Reproduce in full, word for word, the news report below on tensions among Iran, Israel and the US. It appears before the data.

EXCERPT below:

Israel unveiled a new spy aircraft on Thursday [Israel Aerospace Industries/Getty Images]
Condoleezza Rice, the US secretary of state, said that her country had enhanced its  presence in the Gulf and would not hesitate to defend itself or allies in the region.

She said it was time for Iran to "get on the right side of the international community".

"It ought to be talking about that, not about threats against America or threats against America's allies because frankly it's not going to do them any good," she said.

As Iranian television showed footage of the missile tests and naval manoeuvres, Israel unveiled an aircraft it said could carry out spying missions undetected.

Ehud Barak, Israel's defence minister, told Israeli public radio that his country was ready to respond to any threat from Tehran.
  
"Israel is the strongest country in the region and we have already shown in the past that we are not afraid of acting when our vital interests are threatened," he said.

'Set on fire'

On Tuesday, the first day of war games, an aide to Ayatollah Ali Khamenei, Iran's supreme leader, said the country would "set on fire" Israel and the US navy in the Gulf as its first response to any attack.

Earlier this month it emerged that Israel had carried out manoeuvres in the Mediterranean which appeared to be practices for a potential strike against Iranian nuclear facilities.

The US accuses Iran of covertly seeking to develop nuclear weapons, a charge that Tehran vehemently denies. Iran says its nuclear programme is aimed at civilian energy production.

Diplomats are currently looking at Tehran's response to a package of incentives offered to persuade it to halt urnaium enrichment.

End of EXCERPT.
SUPPLIED MATERIAL below:

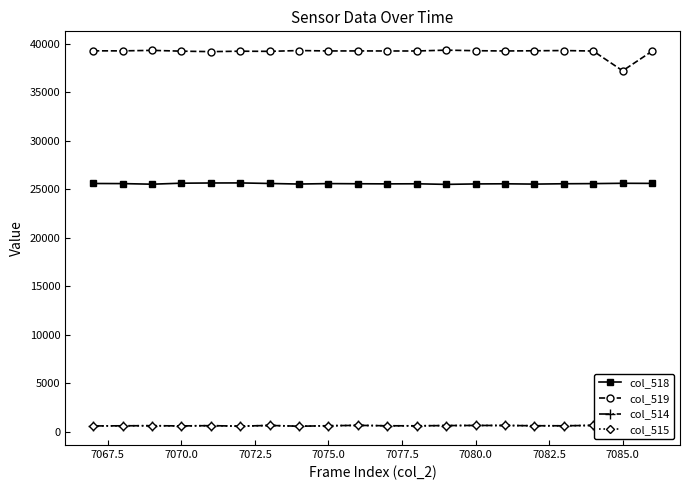

True or false: col_518 and col_519 cross at least once.

False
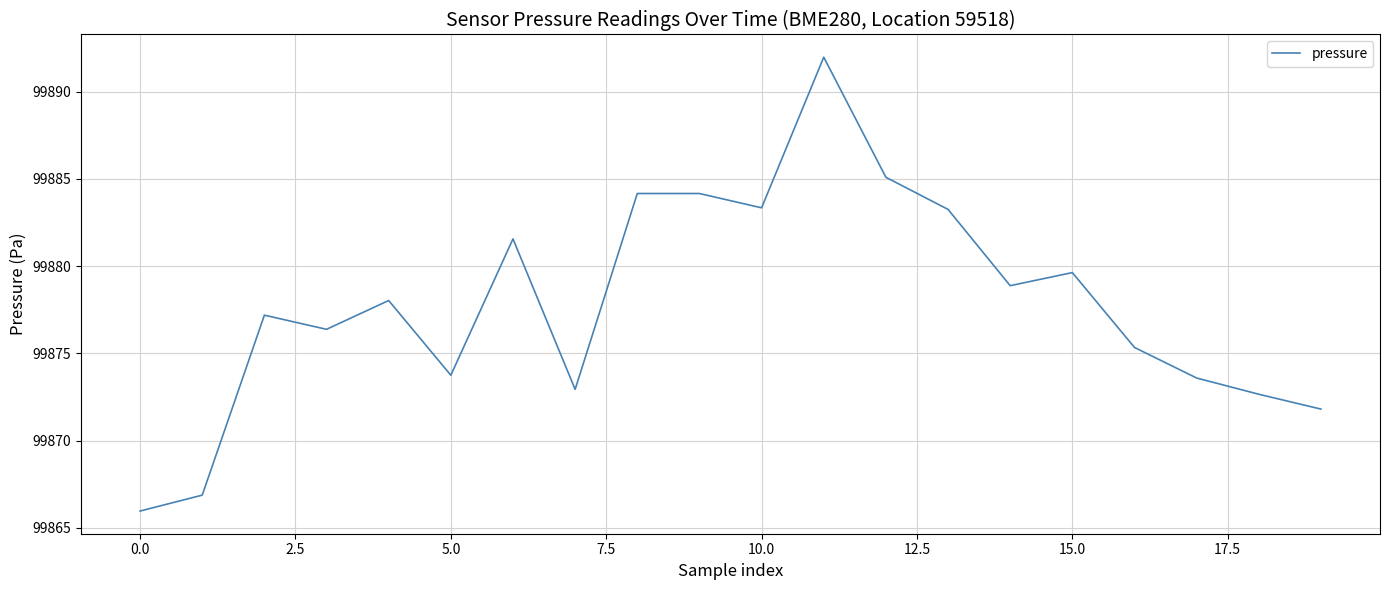

What is the difference between the maximum and minimum values?

26.0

End of SUPPLIED MATERIAL.

= EXPECTED ANSWER =
Israel unveiled a new spy aircraft on Thursday [Israel Aerospace Industries/Getty Images]
Condoleezza Rice, the US secretary of state, said that her country had enhanced its  presence in the Gulf and would not hesitate to defend itself or allies in the region.

She said it was time for Iran to "get on the right side of the international community".

"It ought to be talking about that, not about threats against America or threats against America's allies because frankly it's not going to do them any good," she said.

As Iranian television showed footage of the missile tests and naval manoeuvres, Israel unveiled an aircraft it said could carry out spying missions undetected.

Ehud Barak, Israel's defence minister, told Israeli public radio that his country was ready to respond to any threat from Tehran.
  
"Israel is the strongest country in the region and we have already shown in the past that we are not afraid of acting when our vital interests are threatened," he said.

'Set on fire'

On Tuesday, the first day of war games, an aide to Ayatollah Ali Khamenei, Iran's supreme leader, said the country would "set on fire" Israel and the US navy in the Gulf as its first response to any attack.

Earlier this month it emerged that Israel had carried out manoeuvres in the Mediterranean which appeared to be practices for a potential strike against Iranian nuclear facilities.

The US accuses Iran of covertly seeking to develop nuclear weapons, a charge that Tehran vehemently denies. Iran says its nuclear programme is aimed at civilian energy production.

Diplomats are currently looking at Tehran's response to a package of incentives offered to persuade it to halt urnaium enrichment.